(Dataset records)
------------------------

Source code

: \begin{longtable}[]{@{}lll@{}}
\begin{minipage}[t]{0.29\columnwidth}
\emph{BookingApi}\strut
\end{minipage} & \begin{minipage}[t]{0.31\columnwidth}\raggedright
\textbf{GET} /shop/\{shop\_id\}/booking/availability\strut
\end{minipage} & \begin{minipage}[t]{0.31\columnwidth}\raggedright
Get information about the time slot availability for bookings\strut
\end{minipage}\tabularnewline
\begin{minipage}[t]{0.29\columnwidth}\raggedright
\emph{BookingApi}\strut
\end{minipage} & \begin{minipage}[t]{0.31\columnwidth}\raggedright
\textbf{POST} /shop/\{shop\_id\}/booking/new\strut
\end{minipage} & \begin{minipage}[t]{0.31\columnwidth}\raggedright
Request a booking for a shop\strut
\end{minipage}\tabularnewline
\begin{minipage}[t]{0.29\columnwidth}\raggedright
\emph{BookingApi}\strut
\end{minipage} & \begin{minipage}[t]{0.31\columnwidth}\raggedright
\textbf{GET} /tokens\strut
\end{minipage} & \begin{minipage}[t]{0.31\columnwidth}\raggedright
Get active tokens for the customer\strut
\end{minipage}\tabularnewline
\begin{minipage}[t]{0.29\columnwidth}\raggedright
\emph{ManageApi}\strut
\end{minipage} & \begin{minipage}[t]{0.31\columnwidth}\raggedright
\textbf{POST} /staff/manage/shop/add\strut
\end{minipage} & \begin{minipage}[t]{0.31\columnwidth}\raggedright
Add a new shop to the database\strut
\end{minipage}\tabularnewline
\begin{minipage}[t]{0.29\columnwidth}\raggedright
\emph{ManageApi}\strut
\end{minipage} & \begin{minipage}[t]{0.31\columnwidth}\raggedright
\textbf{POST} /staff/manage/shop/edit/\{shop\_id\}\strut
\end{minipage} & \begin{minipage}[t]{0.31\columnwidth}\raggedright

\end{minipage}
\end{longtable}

------------------------

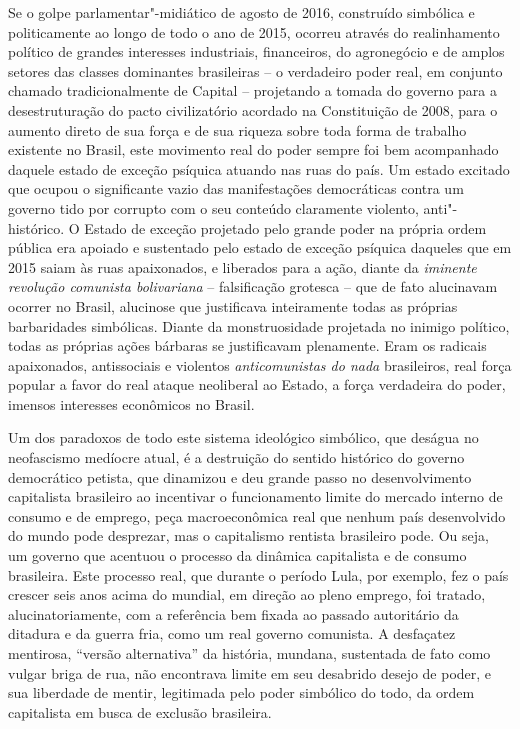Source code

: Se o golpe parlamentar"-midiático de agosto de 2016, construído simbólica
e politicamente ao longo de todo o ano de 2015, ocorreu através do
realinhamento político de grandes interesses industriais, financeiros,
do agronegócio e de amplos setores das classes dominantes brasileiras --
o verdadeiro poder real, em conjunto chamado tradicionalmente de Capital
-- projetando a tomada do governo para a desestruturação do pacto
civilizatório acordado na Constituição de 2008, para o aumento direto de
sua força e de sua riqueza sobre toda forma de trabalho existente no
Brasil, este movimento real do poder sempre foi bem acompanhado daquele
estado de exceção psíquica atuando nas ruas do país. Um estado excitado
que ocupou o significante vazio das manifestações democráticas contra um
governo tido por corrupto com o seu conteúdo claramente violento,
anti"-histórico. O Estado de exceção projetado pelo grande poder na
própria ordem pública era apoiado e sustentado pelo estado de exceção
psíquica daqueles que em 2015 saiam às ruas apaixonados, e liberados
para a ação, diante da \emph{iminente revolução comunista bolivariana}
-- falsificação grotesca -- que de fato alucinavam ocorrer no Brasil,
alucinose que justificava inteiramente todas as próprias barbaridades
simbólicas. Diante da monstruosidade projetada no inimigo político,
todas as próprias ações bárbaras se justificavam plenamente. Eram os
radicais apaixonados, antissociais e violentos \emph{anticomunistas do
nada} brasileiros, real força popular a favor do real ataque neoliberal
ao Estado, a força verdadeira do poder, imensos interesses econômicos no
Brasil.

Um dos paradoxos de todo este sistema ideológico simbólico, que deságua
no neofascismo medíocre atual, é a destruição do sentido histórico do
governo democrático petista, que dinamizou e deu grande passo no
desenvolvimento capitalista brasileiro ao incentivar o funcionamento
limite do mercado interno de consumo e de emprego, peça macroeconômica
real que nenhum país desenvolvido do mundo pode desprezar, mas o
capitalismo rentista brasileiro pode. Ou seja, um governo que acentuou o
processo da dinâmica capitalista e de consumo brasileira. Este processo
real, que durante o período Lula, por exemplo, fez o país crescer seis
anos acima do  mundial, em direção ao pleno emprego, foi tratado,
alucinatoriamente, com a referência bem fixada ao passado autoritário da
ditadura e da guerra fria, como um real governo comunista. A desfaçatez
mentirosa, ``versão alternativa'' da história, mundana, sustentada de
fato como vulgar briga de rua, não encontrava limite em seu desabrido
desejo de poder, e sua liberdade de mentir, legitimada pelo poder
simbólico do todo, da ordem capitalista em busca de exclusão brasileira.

------------------------

- [The problem] Could you repeat exactly the lines above from the line with "Brasil, este movimento" up to and including the line with "real ataque neoliberal", and only those?

- [Exercise answer]
Brasil, este movimento real do poder sempre foi bem acompanhado daquele
estado de exceção psíquica atuando nas ruas do país. Um estado excitado
que ocupou o significante vazio das manifestações democráticas contra um
governo tido por corrupto com o seu conteúdo claramente violento,
anti"-histórico. O Estado de exceção projetado pelo grande poder na
própria ordem pública era apoiado e sustentado pelo estado de exceção
psíquica daqueles que em 2015 saiam às ruas apaixonados, e liberados
para a ação, diante da \emph{iminente revolução comunista bolivariana}
-- falsificação grotesca -- que de fato alucinavam ocorrer no Brasil,
alucinose que justificava inteiramente todas as próprias barbaridades
simbólicas. Diante da monstruosidade projetada no inimigo político,
todas as próprias ações bárbaras se justificavam plenamente. Eram os
radicais apaixonados, antissociais e violentos \emph{anticomunistas do
nada} brasileiros, real força popular a favor do real ataque neoliberal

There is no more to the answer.